**Work required:**
Your reply should reproduce each record precisely as written.

Dataset entries:
---
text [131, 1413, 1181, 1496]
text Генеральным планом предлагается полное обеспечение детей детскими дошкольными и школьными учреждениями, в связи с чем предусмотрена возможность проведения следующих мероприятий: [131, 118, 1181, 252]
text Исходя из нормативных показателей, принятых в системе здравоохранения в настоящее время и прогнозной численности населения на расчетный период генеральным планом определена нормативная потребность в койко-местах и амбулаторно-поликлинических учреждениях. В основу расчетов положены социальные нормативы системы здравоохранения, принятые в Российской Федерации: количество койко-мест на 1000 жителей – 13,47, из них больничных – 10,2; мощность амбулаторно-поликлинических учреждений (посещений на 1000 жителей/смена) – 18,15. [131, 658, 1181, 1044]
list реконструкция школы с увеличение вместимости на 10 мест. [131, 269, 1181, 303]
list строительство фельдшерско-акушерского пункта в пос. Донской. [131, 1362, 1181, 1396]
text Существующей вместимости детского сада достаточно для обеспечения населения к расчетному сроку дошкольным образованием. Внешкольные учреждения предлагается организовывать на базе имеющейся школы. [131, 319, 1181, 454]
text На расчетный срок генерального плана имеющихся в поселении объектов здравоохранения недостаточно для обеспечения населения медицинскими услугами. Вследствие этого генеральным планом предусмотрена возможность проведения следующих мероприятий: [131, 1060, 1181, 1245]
---
**Response area:**
text [131, 1413, 1181, 1496]
text Генеральным планом предлагается полное обеспечение детей детскими дошкольными и школьными учреждениями, в связи с чем предусмотрена возможность проведения следующих мероприятий: [131, 118, 1181, 252]
text Исходя из нормативных показателей, принятых в системе здравоохранения в настоящее время и прогнозной численности населения на расчетный период генеральным планом определена нормативная потребность в койко-местах и амбулаторно-поликлинических учреждениях. В основу расчетов положены социальные нормативы системы здравоохранения, принятые в Российской Федерации: количество койко-мест на 1000 жителей – 13,47, из них больничных – 10,2; мощность амбулаторно-поликлинических учреждений (посещений на 1000 жителей/смена) – 18,15. [131, 658, 1181, 1044]
list реконструкция школы с увеличение вместимости на 10 мест. [131, 269, 1181, 303]
list строительство фельдшерско-акушерского пункта в пос. Донской. [131, 1362, 1181, 1396]
text Существующей вместимости детского сада достаточно для обеспечения населения к расчетному сроку дошкольным образованием. Внешкольные учреждения предлагается организовывать на базе имеющейся школы. [131, 319, 1181, 454]
text На расчетный срок генерального плана имеющихся в поселении объектов здравоохранения недостаточно для обеспечения населения медицинскими услугами. Вследствие этого генеральным планом предусмотрена возможность проведения следующих мероприятий: [131, 1060, 1181, 1245]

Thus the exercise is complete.